Data excerpts:
**********
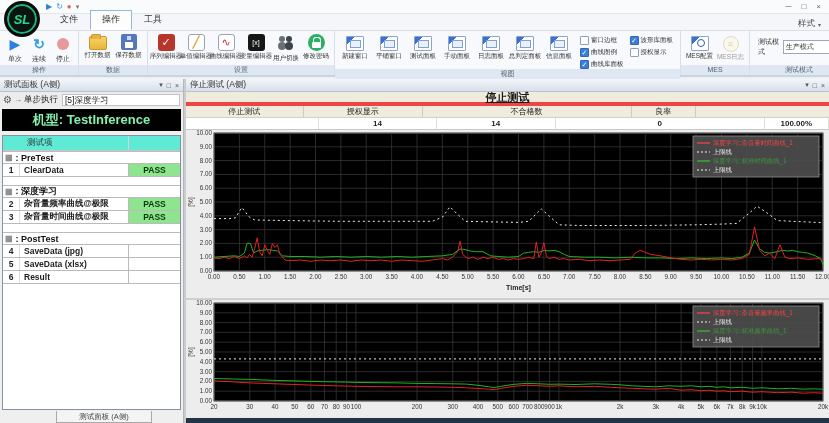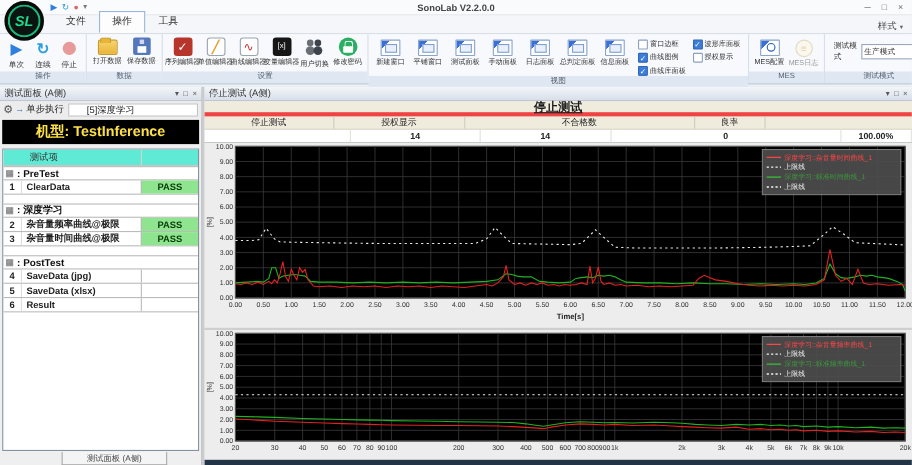--- a/index.html
+++ b/index.html
@@ -77,22 +77,22 @@
   
   .docks { position:absolute; top:79px; left:0; right:0; bottom:0; background:#c9ccd1; }
   .panel-title { height:13px; background:linear-gradient(#f3f6fa,#d8dfe9); border-bottom:1px solid #b9c2cf; display:flex; align-items:center; padding:0 4px; font-size:8.5px; color:#333; }
   .panel-title .pt-text { flex:1; white-space:nowrap; overflow:hidden; }
   .panel-title .pt-ic { font-size:7px; color:#555; margin-left:4px; }
 
   .left-panel { position:absolute; left:0; top:0; width:184px; bottom:0; background:#efefef; border-right:1px solid #b5b5b5; }
   .step-row { height:15px; display:flex; align-items:center; gap:2px; padding:0 3px; font-size:8.5px; background:#ececec; }
   .gear { font-size:10px; color:#555; }
   .step-arrow { font-size:8px; color:#2f6fbf; }
-  .step-field { flex:1; background:#fff; border:1px solid #c3c3c3; font-size:8.5px; height:12px; line-height:11px; padding-left:16px; margin-left:2px; white-space:nowrap; overflow:hidden; }
-  .model-banner { height:22px; margin:2px; background:#000; color:#fde047; display:flex; align-items:center; justify-content:center; font-size:13px; font-weight:bold; white-space:nowrap; }
+  .step-field { flex:1; background:#fff; border:1px solid #c3c3c3; font-size:8.5px; height:12px; line-height:11px; padding-left:2px; margin-left:2px; white-space:nowrap; overflow:hidden; }
+  .model-banner { height:22px; margin:2px; background:#000; color:#86efac; display:flex; align-items:center; justify-content:center; font-size:13px; font-weight:bold; white-space:nowrap; }
   .list-box { position:absolute; top:56px; left:2px; right:2px; bottom:13px; background:#fff; border:1px solid #8593a1; overflow:hidden; }
   .list-header { height:15px; border-bottom:1px solid #c6c6c6; display:flex; align-items:center; font-size:8.5px; color:#333; background:#5eead4; }
   .list-header .lh-name { flex:1; padding-left:24px; }
   .list-header .lh-res { width:52px; border-left:1px solid #d4d4d4; height:100%; }
   .row-group { height:13px; display:flex; align-items:center; font-size:9px; font-weight:bold; color:#111; border-bottom:1px solid #bbb; border-top:1px solid #bbb; }
   .group-icon { font-size:8px; color:#888; margin:0 3px 0 2px; }
   .row-item { height:13px; display:flex; align-items:stretch; font-size:8.5px; font-weight:bold; border-bottom:1px solid #bbb; }
   .cell-num { width:17px; display:flex; align-items:center; justify-content:center; border-right:1px solid #ddd; }
   .cell-name { flex:1; display:flex; align-items:center; padding-left:4px; white-space:nowrap; overflow:hidden; }
   .cell-res { width:52px; border-left:1px solid #bbb; display:flex; align-items:center; justify-content:center; font-size:8.5px; }
@@ -119,21 +119,20 @@
 </head>
 <body>
 
 <div class="titlebar">
   <div class="qa-bar">
     <span class="qa-btn qa-play">▶</span>
     <span class="qa-btn qa-repeat">↻</span>
     <span class="qa-btn qa-stop">●</span>
     <span class="qa-btn qa-caret">▾</span>
   </div>
-  <div class="win-title">SonoLab V2.2.0.0</div>
   <div class="win-btns">
     <span>─</span>
     <span>□</span>
     <span>×</span>
   </div>
 </div>
 
 <div class="logo">
     <span>SL</span>
   </div>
**********
▶ _WHAT IS NEEDED_: Give again, word for word, every line from the top of the entries above to the line holding "border-left:1px solid #d4d4d4;", both included. Leave the pictures out.

▶ _ANSWER SECTION_:
--- a/index.html
+++ b/index.html
@@ -77,22 +77,22 @@
   
   .docks { position:absolute; top:79px; left:0; right:0; bottom:0; background:#c9ccd1; }
   .panel-title { height:13px; background:linear-gradient(#f3f6fa,#d8dfe9); border-bottom:1px solid #b9c2cf; display:flex; align-items:center; padding:0 4px; font-size:8.5px; color:#333; }
   .panel-title .pt-text { flex:1; white-space:nowrap; overflow:hidden; }
   .panel-title .pt-ic { font-size:7px; color:#555; margin-left:4px; }
 
   .left-panel { position:absolute; left:0; top:0; width:184px; bottom:0; background:#efefef; border-right:1px solid #b5b5b5; }
   .step-row { height:15px; display:flex; align-items:center; gap:2px; padding:0 3px; font-size:8.5px; background:#ececec; }
   .gear { font-size:10px; color:#555; }
   .step-arrow { font-size:8px; color:#2f6fbf; }
-  .step-field { flex:1; background:#fff; border:1px solid #c3c3c3; font-size:8.5px; height:12px; line-height:11px; padding-left:16px; margin-left:2px; white-space:nowrap; overflow:hidden; }
-  .model-banner { height:22px; margin:2px; background:#000; color:#fde047; display:flex; align-items:center; justify-content:center; font-size:13px; font-weight:bold; white-space:nowrap; }
+  .step-field { flex:1; background:#fff; border:1px solid #c3c3c3; font-size:8.5px; height:12px; line-height:11px; padding-left:2px; margin-left:2px; white-space:nowrap; overflow:hidden; }
+  .model-banner { height:22px; margin:2px; background:#000; color:#86efac; display:flex; align-items:center; justify-content:center; font-size:13px; font-weight:bold; white-space:nowrap; }
   .list-box { position:absolute; top:56px; left:2px; right:2px; bottom:13px; background:#fff; border:1px solid #8593a1; overflow:hidden; }
   .list-header { height:15px; border-bottom:1px solid #c6c6c6; display:flex; align-items:center; font-size:8.5px; color:#333; background:#5eead4; }
   .list-header .lh-name { flex:1; padding-left:24px; }
   .list-header .lh-res { width:52px; border-left:1px solid #d4d4d4; height:100%; }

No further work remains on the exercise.